Saturday, June 30, 2012

Gravest crime in modern history

June 30, 2012
Michelle Fitzpatrick
Agence France-Presse

Health and funding woes are threatening a flagship Khmer Rouge trial, experts say, kindling fears that the elderly defendants may never answer for the worst of Cambodia’s “Killing Fields” era. The three most senior surviving leaders of the brutal regime stand accused of some of the gravest crimes in modern history for their roles in up to two million deaths in the late 1970s.

Worried the octogenarians would not live to see a verdict, judges at a UN-backed court in Phnom Penh split their complex case into smaller trials, saving the most serious atrocities for later proceedings. But seven months into their slow-moving first “mini-trial,” concern is mounting that the court — faced with a worsening funding crunch and fresh fears over the accused’s health — will be unable to finish the entire case.

This is it, this is the trial. Nobody believes there’s going to be a second phase,” said Anne Heindel, a legal advisor to the Documentation Center of Cambodia, which researches Khmer Rouge atrocities.
· · · · · · ·
■ **Explore the material**
- 1) Please transcribe the passage of the Khmer Rouge trial article starting with "Gravest crime in" and going on through "the entire case.".
- 2) According to the Khmer Rouge trial article, what role does Anne Heindel hold?

■ **Record set**
· · · · · · ·
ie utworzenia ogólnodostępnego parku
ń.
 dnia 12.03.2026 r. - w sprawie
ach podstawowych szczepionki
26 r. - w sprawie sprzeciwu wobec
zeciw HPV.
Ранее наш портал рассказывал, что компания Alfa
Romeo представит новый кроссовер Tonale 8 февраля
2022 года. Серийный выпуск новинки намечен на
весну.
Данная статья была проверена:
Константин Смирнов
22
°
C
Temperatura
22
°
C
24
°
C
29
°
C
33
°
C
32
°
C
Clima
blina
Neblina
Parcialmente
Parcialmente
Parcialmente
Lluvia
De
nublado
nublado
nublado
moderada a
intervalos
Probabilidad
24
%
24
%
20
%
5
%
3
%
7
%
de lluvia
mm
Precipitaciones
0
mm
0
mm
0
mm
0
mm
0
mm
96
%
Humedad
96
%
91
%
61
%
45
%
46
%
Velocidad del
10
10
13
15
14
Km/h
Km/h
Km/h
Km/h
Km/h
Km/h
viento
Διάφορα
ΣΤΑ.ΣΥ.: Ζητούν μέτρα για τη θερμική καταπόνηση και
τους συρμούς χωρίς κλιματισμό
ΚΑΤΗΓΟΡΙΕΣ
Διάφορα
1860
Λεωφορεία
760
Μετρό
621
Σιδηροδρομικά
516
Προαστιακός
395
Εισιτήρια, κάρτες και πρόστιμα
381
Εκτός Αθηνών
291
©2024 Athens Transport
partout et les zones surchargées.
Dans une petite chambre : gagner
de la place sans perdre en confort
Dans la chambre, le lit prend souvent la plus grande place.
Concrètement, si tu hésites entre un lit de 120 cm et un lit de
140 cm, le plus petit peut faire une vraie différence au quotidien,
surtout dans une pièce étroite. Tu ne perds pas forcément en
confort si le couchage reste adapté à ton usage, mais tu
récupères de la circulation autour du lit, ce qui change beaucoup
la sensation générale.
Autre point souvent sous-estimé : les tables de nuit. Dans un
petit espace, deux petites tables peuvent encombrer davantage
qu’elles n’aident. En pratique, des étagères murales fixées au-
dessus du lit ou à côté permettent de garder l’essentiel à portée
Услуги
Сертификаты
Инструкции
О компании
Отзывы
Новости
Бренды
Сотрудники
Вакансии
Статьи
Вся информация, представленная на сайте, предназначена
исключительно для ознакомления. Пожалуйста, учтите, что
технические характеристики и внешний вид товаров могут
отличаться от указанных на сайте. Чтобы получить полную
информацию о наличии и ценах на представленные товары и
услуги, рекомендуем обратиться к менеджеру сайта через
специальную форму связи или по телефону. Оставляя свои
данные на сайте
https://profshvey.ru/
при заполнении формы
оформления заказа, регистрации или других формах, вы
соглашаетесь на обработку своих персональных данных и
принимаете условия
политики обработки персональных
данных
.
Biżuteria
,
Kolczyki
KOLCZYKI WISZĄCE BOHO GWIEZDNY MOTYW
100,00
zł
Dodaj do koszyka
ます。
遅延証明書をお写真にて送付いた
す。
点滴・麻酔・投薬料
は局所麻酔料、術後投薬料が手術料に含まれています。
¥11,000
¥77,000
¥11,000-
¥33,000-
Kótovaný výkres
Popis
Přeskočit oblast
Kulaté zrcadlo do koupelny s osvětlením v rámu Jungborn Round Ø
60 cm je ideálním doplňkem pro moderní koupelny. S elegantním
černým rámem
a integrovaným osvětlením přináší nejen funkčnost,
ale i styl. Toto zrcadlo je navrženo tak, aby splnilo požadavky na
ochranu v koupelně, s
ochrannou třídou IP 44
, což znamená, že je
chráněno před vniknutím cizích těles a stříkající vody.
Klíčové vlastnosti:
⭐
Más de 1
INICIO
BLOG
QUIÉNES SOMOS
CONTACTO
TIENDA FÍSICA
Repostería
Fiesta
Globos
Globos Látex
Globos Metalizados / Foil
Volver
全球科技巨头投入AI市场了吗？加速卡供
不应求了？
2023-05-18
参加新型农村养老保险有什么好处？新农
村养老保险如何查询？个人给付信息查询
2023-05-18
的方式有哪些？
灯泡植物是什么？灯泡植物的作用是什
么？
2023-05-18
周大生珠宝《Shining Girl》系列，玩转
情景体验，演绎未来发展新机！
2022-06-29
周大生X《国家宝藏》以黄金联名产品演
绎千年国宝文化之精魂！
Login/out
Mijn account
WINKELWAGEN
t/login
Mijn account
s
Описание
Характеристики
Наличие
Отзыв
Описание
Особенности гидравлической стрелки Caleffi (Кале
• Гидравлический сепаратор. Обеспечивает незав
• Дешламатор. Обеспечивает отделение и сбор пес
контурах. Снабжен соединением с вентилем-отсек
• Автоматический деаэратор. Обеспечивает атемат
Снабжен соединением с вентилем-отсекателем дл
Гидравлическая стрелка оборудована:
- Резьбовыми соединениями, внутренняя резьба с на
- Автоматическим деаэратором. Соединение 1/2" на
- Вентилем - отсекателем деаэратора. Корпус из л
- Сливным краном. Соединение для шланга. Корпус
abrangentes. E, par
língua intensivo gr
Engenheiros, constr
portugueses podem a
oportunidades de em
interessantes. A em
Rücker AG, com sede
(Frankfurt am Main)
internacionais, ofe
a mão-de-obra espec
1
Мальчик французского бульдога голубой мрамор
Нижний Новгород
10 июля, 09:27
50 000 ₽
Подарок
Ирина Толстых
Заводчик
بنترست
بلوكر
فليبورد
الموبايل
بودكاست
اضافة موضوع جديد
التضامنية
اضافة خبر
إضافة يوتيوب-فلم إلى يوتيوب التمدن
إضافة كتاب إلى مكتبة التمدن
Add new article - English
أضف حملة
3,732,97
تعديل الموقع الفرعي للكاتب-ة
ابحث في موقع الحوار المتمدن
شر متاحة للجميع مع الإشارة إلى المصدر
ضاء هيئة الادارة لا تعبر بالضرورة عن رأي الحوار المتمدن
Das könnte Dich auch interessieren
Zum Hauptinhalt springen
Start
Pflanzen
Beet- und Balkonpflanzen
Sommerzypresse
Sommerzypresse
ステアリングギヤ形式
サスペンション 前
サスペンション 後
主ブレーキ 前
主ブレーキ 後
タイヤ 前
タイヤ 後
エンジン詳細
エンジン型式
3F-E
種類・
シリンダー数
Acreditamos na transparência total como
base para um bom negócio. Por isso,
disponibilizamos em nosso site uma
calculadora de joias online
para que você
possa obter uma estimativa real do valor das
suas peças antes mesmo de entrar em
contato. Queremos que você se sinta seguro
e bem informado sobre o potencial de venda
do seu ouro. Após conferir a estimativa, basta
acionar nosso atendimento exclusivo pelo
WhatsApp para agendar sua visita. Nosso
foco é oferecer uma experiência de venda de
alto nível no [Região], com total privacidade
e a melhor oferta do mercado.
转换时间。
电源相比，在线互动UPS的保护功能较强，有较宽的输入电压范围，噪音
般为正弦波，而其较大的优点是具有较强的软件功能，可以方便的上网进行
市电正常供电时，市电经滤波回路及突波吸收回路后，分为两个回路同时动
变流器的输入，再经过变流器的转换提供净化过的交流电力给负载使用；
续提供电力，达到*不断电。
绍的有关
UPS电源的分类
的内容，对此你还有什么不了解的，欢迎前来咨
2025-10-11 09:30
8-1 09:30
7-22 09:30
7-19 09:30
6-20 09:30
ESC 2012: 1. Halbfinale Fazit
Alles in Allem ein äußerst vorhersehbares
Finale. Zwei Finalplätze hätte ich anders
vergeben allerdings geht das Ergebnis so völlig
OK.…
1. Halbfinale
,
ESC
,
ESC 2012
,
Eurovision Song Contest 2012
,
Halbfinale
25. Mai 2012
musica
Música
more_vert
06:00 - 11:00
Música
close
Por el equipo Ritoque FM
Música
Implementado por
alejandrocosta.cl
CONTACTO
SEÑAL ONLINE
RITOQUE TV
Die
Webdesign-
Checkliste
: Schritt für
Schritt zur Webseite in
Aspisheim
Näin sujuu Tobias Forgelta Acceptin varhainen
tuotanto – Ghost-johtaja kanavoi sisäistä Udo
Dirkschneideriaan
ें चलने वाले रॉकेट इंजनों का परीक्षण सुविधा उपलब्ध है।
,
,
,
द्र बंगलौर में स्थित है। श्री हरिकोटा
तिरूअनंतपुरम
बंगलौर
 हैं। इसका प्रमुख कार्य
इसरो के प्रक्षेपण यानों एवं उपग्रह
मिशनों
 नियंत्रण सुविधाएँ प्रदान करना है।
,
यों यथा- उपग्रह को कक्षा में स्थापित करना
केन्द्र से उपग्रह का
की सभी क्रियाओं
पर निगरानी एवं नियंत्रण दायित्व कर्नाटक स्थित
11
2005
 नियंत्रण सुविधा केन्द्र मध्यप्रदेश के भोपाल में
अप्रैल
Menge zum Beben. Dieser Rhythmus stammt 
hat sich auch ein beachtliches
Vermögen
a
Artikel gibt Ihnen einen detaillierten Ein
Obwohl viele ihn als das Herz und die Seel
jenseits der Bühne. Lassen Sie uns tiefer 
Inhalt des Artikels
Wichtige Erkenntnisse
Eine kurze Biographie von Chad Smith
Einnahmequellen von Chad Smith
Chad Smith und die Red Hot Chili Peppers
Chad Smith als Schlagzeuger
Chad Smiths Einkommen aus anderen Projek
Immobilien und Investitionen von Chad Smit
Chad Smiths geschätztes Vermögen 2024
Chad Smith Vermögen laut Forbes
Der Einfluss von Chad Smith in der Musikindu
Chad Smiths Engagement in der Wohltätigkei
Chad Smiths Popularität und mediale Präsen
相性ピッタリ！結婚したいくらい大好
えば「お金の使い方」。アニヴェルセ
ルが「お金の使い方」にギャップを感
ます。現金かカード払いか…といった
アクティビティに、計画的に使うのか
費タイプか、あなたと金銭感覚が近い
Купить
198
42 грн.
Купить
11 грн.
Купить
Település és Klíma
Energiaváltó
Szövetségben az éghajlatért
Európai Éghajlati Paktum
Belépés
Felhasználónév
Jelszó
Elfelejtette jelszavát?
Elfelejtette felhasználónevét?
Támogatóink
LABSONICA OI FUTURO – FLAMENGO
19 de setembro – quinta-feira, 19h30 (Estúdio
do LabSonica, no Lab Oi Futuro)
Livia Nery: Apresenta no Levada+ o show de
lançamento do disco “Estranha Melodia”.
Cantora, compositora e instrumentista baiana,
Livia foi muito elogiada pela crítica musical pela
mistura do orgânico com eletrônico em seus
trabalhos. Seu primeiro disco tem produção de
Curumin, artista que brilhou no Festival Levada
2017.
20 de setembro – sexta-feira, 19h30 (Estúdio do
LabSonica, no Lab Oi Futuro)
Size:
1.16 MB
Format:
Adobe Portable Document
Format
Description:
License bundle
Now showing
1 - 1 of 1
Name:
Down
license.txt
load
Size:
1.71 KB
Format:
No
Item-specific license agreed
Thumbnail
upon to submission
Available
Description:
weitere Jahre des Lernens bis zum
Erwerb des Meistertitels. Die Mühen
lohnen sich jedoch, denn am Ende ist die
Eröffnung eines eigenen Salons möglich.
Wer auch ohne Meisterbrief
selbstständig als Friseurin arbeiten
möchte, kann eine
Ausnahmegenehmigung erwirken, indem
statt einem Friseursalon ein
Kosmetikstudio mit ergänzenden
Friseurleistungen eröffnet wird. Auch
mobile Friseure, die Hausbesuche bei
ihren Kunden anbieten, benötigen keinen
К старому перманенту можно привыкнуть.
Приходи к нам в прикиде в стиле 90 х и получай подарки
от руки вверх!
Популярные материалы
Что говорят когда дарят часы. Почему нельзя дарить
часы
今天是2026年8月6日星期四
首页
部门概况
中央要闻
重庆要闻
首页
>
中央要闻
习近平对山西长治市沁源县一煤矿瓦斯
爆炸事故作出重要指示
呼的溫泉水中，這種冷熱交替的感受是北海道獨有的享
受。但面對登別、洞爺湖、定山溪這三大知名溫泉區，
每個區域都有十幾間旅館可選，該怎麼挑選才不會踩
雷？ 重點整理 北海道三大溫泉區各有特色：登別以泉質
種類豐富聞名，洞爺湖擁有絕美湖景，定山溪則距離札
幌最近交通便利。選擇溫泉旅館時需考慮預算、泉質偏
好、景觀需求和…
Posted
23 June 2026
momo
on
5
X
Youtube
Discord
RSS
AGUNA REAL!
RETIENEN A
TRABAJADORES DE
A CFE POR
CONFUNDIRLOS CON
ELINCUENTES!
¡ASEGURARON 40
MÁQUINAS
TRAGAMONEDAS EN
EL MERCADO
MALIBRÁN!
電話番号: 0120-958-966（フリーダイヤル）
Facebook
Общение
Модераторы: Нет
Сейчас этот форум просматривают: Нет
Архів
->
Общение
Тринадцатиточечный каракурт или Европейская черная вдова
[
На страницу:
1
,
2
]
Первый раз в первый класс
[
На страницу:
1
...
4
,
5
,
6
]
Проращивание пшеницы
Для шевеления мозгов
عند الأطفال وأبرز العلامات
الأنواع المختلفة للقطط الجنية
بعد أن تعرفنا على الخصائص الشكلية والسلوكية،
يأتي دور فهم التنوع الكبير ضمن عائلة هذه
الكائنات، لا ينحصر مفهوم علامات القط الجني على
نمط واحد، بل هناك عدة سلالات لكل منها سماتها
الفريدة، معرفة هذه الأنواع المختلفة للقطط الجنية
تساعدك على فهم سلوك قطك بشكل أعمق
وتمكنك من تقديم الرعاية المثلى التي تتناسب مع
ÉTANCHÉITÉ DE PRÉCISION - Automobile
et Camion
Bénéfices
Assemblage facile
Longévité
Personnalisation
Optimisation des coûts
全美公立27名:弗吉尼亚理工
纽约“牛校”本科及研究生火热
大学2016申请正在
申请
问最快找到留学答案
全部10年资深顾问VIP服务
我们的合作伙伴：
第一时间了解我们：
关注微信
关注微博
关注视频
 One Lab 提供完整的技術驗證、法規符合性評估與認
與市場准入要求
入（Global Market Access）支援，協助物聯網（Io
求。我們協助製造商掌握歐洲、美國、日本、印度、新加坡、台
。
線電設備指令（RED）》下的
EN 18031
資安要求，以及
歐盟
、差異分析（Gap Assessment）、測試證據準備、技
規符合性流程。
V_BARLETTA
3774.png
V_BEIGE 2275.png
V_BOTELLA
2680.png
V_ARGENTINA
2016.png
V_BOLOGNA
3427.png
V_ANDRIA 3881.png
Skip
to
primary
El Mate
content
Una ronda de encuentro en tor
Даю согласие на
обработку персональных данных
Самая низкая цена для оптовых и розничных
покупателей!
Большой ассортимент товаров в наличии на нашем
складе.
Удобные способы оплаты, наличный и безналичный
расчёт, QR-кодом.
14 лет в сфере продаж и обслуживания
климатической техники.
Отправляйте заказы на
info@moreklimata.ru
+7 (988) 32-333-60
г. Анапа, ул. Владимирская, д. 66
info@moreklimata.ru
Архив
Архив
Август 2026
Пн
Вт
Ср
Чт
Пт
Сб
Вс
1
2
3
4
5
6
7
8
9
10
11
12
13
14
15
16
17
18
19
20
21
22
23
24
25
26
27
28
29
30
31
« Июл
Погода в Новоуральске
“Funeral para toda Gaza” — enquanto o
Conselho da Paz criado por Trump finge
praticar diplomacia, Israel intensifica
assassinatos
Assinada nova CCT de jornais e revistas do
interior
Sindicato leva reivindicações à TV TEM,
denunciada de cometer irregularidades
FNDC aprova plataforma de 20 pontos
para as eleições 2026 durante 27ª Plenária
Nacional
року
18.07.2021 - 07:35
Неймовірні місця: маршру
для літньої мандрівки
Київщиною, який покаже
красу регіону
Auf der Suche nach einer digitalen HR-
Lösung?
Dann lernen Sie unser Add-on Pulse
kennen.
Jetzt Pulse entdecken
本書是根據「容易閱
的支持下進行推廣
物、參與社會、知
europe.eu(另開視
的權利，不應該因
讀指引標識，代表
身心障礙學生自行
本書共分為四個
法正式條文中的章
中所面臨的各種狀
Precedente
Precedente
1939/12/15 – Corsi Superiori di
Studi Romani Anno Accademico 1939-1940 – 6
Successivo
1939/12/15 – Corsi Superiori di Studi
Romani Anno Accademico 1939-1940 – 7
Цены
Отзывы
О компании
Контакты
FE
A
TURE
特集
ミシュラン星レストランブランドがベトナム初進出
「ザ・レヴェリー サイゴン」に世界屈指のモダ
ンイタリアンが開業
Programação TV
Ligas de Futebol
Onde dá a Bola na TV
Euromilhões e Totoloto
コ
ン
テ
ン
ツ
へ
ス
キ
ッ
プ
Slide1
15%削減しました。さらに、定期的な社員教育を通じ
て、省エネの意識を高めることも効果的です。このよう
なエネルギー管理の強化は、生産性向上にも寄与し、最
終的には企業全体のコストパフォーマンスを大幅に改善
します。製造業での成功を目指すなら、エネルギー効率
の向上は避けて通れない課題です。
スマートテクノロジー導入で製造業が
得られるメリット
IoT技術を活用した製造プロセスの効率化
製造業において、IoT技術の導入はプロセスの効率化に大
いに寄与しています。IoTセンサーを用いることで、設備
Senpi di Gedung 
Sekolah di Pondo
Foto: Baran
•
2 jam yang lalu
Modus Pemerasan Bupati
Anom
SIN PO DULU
· · · · · · ·
■ **Responses to the exercise**
- 1)
Gravest crime in modern history

June 30, 2012
Michelle Fitzpatrick
Agence France-Presse

Health and funding woes are threatening a flagship Khmer Rouge trial, experts say, kindling fears that the elderly defendants may never answer for the worst of Cambodia’s “Killing Fields” era. The three most senior surviving leaders of the brutal regime stand accused of some of the gravest crimes in modern history for their roles in up to two million deaths in the late 1970s.

Worried the octogenarians would not live to see a verdict, judges at a UN-backed court in Phnom Penh split their complex case into smaller trials, saving the most serious atrocities for later proceedings. But seven months into their slow-moving first “mini-trial,” concern is mounting that the court — faced with a worsening funding crunch and fresh fears over the accused’s health — will be unable to finish the entire case.

- 2) She is a legal advisor to the Documentation Center of Cambodia.